- Quoted text
[Begin]

This substantiates the relevance of the research.
2. Review of the Literature and Problem Statement
In [2] it was studied such features of modern organizational and technological objects (OTO), as
multidimensionality, complexity of the structure, the presence and change of many goals, activity, the
need to ensure minimal losses of the target product with severe restrictions of energy carriers, non-
stationary processes, indeterminacy, close relationship of organizational and technological processes.
Therefore, taking into account the management comprehensiveness of such facilities, it is important to
select and make adequate management decisions, both operational and strategic, which will provide a
long-term development strategy with the ability of information protection. At the same time, it is
obligatory to take into account the risks directly related to industrial espionage, theft of important
commercial information, as well as potential crisis conditions.
Researching the basic measures to fight against insider attacks with the help of computer systems
becomes of great importance. Thus, the most common 4 categories of information systems for data
proceeding are described in [3]. Approaches are based on the use of statistical analysis for anomaly
detection, contextual information derivation for network intelligence, specific threat detection use cases
and the use of meta learning. At the same time, according to the [4], the most common system of
counteracting insider attacks is the data loss prevention (DLP) system, based on the approaches of meta
learning use. However, such information systems for counteracting the risks of insider attacks use have
a number of disadvantages. It was found that DLP systems and similar to them, which belong to the
aforementioned categories, counteract only active users' actions that are made to cause harm. In
addition, they can help in detection of only the information leakage channels through the enterprise
networks. At the same time, some threats remain unaccounted. Firstly, it is entering the knowingly false
information that in a particular case in using the information system of managing the complex
organizational and technological objects may lead to the risk of forming an incorrect prediction.

[End]

- Data section
[Begin]

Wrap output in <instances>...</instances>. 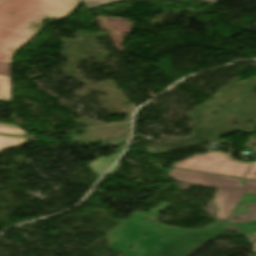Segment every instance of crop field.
I'll use <instances>...</instances> for the list:
<instances>
[{
	"mask_svg": "<svg viewBox=\"0 0 256 256\" xmlns=\"http://www.w3.org/2000/svg\"><path fill=\"white\" fill-rule=\"evenodd\" d=\"M124 164L118 162L117 165L110 171L107 176H112L119 168H121Z\"/></svg>",
	"mask_w": 256,
	"mask_h": 256,
	"instance_id": "14",
	"label": "crop field"
},
{
	"mask_svg": "<svg viewBox=\"0 0 256 256\" xmlns=\"http://www.w3.org/2000/svg\"><path fill=\"white\" fill-rule=\"evenodd\" d=\"M11 77L0 76V100L10 101ZM1 126L16 127L9 124H1ZM18 128V127H17Z\"/></svg>",
	"mask_w": 256,
	"mask_h": 256,
	"instance_id": "7",
	"label": "crop field"
},
{
	"mask_svg": "<svg viewBox=\"0 0 256 256\" xmlns=\"http://www.w3.org/2000/svg\"><path fill=\"white\" fill-rule=\"evenodd\" d=\"M168 204L169 203H162V204L158 205L157 207L151 209L150 211H148L146 213L141 212L140 214H145V215L156 217V216H158L160 214V213H157V212L160 211L161 209H163Z\"/></svg>",
	"mask_w": 256,
	"mask_h": 256,
	"instance_id": "10",
	"label": "crop field"
},
{
	"mask_svg": "<svg viewBox=\"0 0 256 256\" xmlns=\"http://www.w3.org/2000/svg\"><path fill=\"white\" fill-rule=\"evenodd\" d=\"M12 65L0 64V75L11 76Z\"/></svg>",
	"mask_w": 256,
	"mask_h": 256,
	"instance_id": "11",
	"label": "crop field"
},
{
	"mask_svg": "<svg viewBox=\"0 0 256 256\" xmlns=\"http://www.w3.org/2000/svg\"><path fill=\"white\" fill-rule=\"evenodd\" d=\"M0 132L26 136V132H24L21 129H17V128H9V127H1L0 126Z\"/></svg>",
	"mask_w": 256,
	"mask_h": 256,
	"instance_id": "9",
	"label": "crop field"
},
{
	"mask_svg": "<svg viewBox=\"0 0 256 256\" xmlns=\"http://www.w3.org/2000/svg\"><path fill=\"white\" fill-rule=\"evenodd\" d=\"M168 175L177 181L219 188L214 197V203L219 208L218 219H226L235 212L245 213L248 209L240 207V203H254L256 201V189L236 187L240 180L237 178L175 169H171ZM244 186L256 188V182L247 180ZM221 225L223 228L235 226L239 229V234H256V221L247 224H233L231 221H227ZM253 246V251L256 252V243H253Z\"/></svg>",
	"mask_w": 256,
	"mask_h": 256,
	"instance_id": "3",
	"label": "crop field"
},
{
	"mask_svg": "<svg viewBox=\"0 0 256 256\" xmlns=\"http://www.w3.org/2000/svg\"><path fill=\"white\" fill-rule=\"evenodd\" d=\"M122 149L123 148H119L117 153L109 155L107 158L104 156L100 157L99 159L89 164V167L93 171L101 175L106 170V168L114 161V159L121 153Z\"/></svg>",
	"mask_w": 256,
	"mask_h": 256,
	"instance_id": "6",
	"label": "crop field"
},
{
	"mask_svg": "<svg viewBox=\"0 0 256 256\" xmlns=\"http://www.w3.org/2000/svg\"><path fill=\"white\" fill-rule=\"evenodd\" d=\"M248 165V163L231 161L228 157L214 152L207 155H193L176 163L174 167L242 177Z\"/></svg>",
	"mask_w": 256,
	"mask_h": 256,
	"instance_id": "4",
	"label": "crop field"
},
{
	"mask_svg": "<svg viewBox=\"0 0 256 256\" xmlns=\"http://www.w3.org/2000/svg\"><path fill=\"white\" fill-rule=\"evenodd\" d=\"M203 1H207V2H211V3H213V4H216V2H217L218 0H203Z\"/></svg>",
	"mask_w": 256,
	"mask_h": 256,
	"instance_id": "15",
	"label": "crop field"
},
{
	"mask_svg": "<svg viewBox=\"0 0 256 256\" xmlns=\"http://www.w3.org/2000/svg\"><path fill=\"white\" fill-rule=\"evenodd\" d=\"M79 0H0V63L11 64L12 54L41 29L46 17L63 18Z\"/></svg>",
	"mask_w": 256,
	"mask_h": 256,
	"instance_id": "1",
	"label": "crop field"
},
{
	"mask_svg": "<svg viewBox=\"0 0 256 256\" xmlns=\"http://www.w3.org/2000/svg\"><path fill=\"white\" fill-rule=\"evenodd\" d=\"M244 178L256 180V163L252 164Z\"/></svg>",
	"mask_w": 256,
	"mask_h": 256,
	"instance_id": "12",
	"label": "crop field"
},
{
	"mask_svg": "<svg viewBox=\"0 0 256 256\" xmlns=\"http://www.w3.org/2000/svg\"><path fill=\"white\" fill-rule=\"evenodd\" d=\"M141 215L133 214L106 235L110 240L112 250L125 256H165L162 253L174 241L197 235L210 240L225 229L218 223L206 226L203 230H185L170 226H162L153 222H143ZM160 231L164 234L159 233ZM146 233L147 238L140 237ZM131 245H135L131 250Z\"/></svg>",
	"mask_w": 256,
	"mask_h": 256,
	"instance_id": "2",
	"label": "crop field"
},
{
	"mask_svg": "<svg viewBox=\"0 0 256 256\" xmlns=\"http://www.w3.org/2000/svg\"><path fill=\"white\" fill-rule=\"evenodd\" d=\"M26 138L0 135V151L18 146L26 142Z\"/></svg>",
	"mask_w": 256,
	"mask_h": 256,
	"instance_id": "8",
	"label": "crop field"
},
{
	"mask_svg": "<svg viewBox=\"0 0 256 256\" xmlns=\"http://www.w3.org/2000/svg\"><path fill=\"white\" fill-rule=\"evenodd\" d=\"M204 243L206 241L192 236L172 243L163 254L167 256H188Z\"/></svg>",
	"mask_w": 256,
	"mask_h": 256,
	"instance_id": "5",
	"label": "crop field"
},
{
	"mask_svg": "<svg viewBox=\"0 0 256 256\" xmlns=\"http://www.w3.org/2000/svg\"><path fill=\"white\" fill-rule=\"evenodd\" d=\"M88 8L94 7L97 4H101L108 1H114V0H82Z\"/></svg>",
	"mask_w": 256,
	"mask_h": 256,
	"instance_id": "13",
	"label": "crop field"
}]
</instances>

[End]

- Requirement A
Translate this sentence from the literature review on insider attacks into Spanish: "At the same time, some threats remain unaccounted."
- Requirement B
In the literature review on insider attacks, what is named as the most common system for counteracting insider attacks?
- Requirement C
Continue the literature review on insider attacks from its last sentence.
The material isn't needed for this work.

- Written reply A
Al mismo tiempo, algunas amenazas siguen sin tenerse en cuenta.

- Written reply B
The data loss prevention (DLP) system.

- Written reply C
Secondly, it is an intentional change of the already entered data or forming strategies and transferring
it to the third parties without use of the enterprise's equipment and networks. It is offered to solve such
defects by the help of the integrated in system module for information steganographic protection taking
into account the system's specificity of managing the complex organizational and technological objects.
This will allow, in contrast to similar systems to counter insider attacks. There will be an opportunity
not only to detect the fact of aggressive intervention and to fight the attack's consequences after its
performance, but, above all, to counter the possibility of information theft itself. In addition, it will be
received an opportunity to increase the effectiveness of identifying the person who directly carried out
the insider attack, which is quite difficult to make using existing tools.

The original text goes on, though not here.